Ünlü şovmen Mehmet Ali Erbil, çocukluk yıllarını anlatırken gözyaşlarını tutamadı. Annesi Yurdagül Eken ile ilişkisini anlatan Erbil, “Bize sahip çıkmadı. Üvey babam kirli çamaşırlarımı anneme yıkatmıyordu. Annemi bizi üvey babaya ezdirdiği için asla sevemedim” ifadelerini kullandı
Kaçış sendromu hastalığıyla mücadele eden ve kemik iliğindeki değişim nedeniyle kök hücre tedavisi görmeye başlayan ünlü şovmen Mehmet Ali Erbil, hakkında bilinmeyenleri anlattı.
Jülide Ateş’in sunduğu “40” adlı programa konuk olan Erbil, samimi açıklamalarda bulundu. Kötü günleri geride bırakan Erbil, zaman zaman gözyaşlarına hakim olamadı.
“ANNEMİ ASLA SEVEMEDİM”
İşte Mehmet Ali Erbil’in açıklamalarından öne çıkan kısımlar:
* 14 yaşıma geldiğimde, üvey baba beni ergen döneme girdiğim için evde istemedi. Annem de çaresiz kaldı, çok sevdiği için saygı duyuyorum, bize sahip çıkamadı. Film gibi… Üvey annem de abimi istemedi. ‘Bunlara bir yatılı okul bulalım, konservatuar olur’ dediler. İkimizi de konservatuar sınavlarına soktular, ben 14, abim 17 yaşındaydı…
* Kirli çamaşırlarımı anneme yıkatmıyordu üvey babam. Komşumuz vardı, ben komşumuza deterjan alırdım, komşumuz yıkardı benim çamaşırlarımı. Yatakhaneye gelirdim gece ağlardım, ‘Allahım ben hiç böyle olmayacağım. Ben hiç ayrılmayacağım, hiçbir zaman karımla ayrılmayacağım, böyle çocuklarım olmayacak benim’ derdim ama hiç dediğim olmadı. Dünya istediğin gibi sürmüyor. Bu arayıştan, bu sevgisizlikten 4 tane eşimden de ayrıldım, annemi sevemedim sonra. Bu benim hatam değil. Annemi bizi üvey babaya ezdirdiği için asla sevemedim.

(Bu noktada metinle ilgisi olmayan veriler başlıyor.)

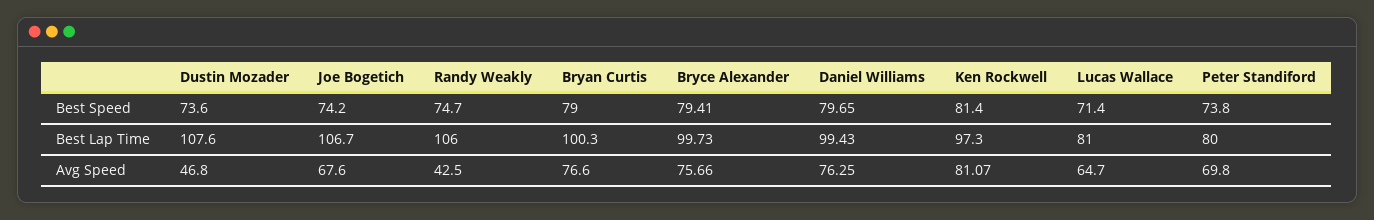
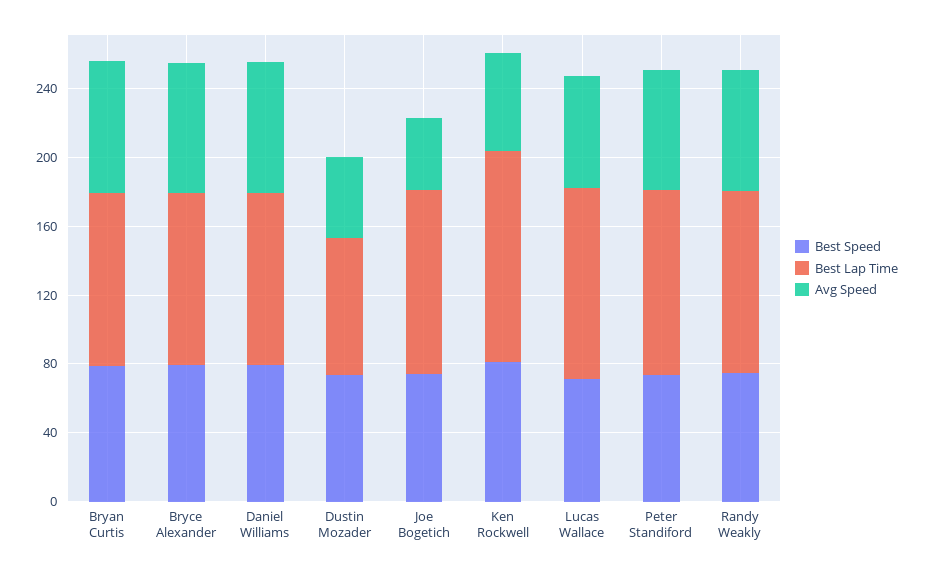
Best Lap Time, Dustin Mozader: 107.6 -> 80
Best Lap Time, Ken Rockwell: 97.3 -> 120
Best Lap Time, Lucas Wallace: 81 -> 110
Best Lap Time, Peter Standiford: 80 -> 110
Avg Speed, Joe Bogetich: 67.6 -> 40
Avg Speed, Randy Weakly: 42.5 -> 70
Avg Speed, Ken Rockwell: 81.07 -> 60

“ÇOCUKLARIMIN HAYATINI GARANTİYE ALDIM”
* Kumar hiçbir şeye mal olmadı. Ne bir ev, ne bir araba kaybettim kumarda. Sahneye çıkardım, onun ücretini alırdım, ayrıca bana orada oyun oynamam için para, fiş verirlerdi, onunla oynardım, kaybedersem bırakırdım. Hiçbir zaman için ‘Evimi satayım, arabamı satayım, bağımlı olayım’; hiçbir şeyim olmadı. Çünkü arkada çoluğum çocuğum var. Evlerim barklarım olmazdı, ben ölmeden çocuklarımın her birinin evi var, her birinin hayatını garanti ettim.
KARDEŞİME ‘FİŞİMİ ÇEK’ DEDİM!”
* 9 ay hastanede kaldım, 6 ayı yoğun bakımdaydı, kız kardeşim başımdaydı. Duyuyordum, ‘Kurtulma şansı yok’ diyorlardı. Kardeşime ‘Bitkisel hayata girersem fişimi çek, yaşamak istemiyorum, yaşayamam. Bütün Türkiye beni severken, izlemişken, benim fişimi çek, bu benim sözüm ne olur’ dedim. ‘Abi hiç merak etme’ dedi, kabullendi gibiydi nerdeyse… O dönemi çok geçirdim. Normal insan 2 hafta yatakta yatsa, yürüme problemi oluyor, kaslarını kaybediyor, ben 9 ay yattım yatakta. Bu hayat benim için ikinci bir hayat. Allah beni sevenlerime, çocuklarıma bağışladı.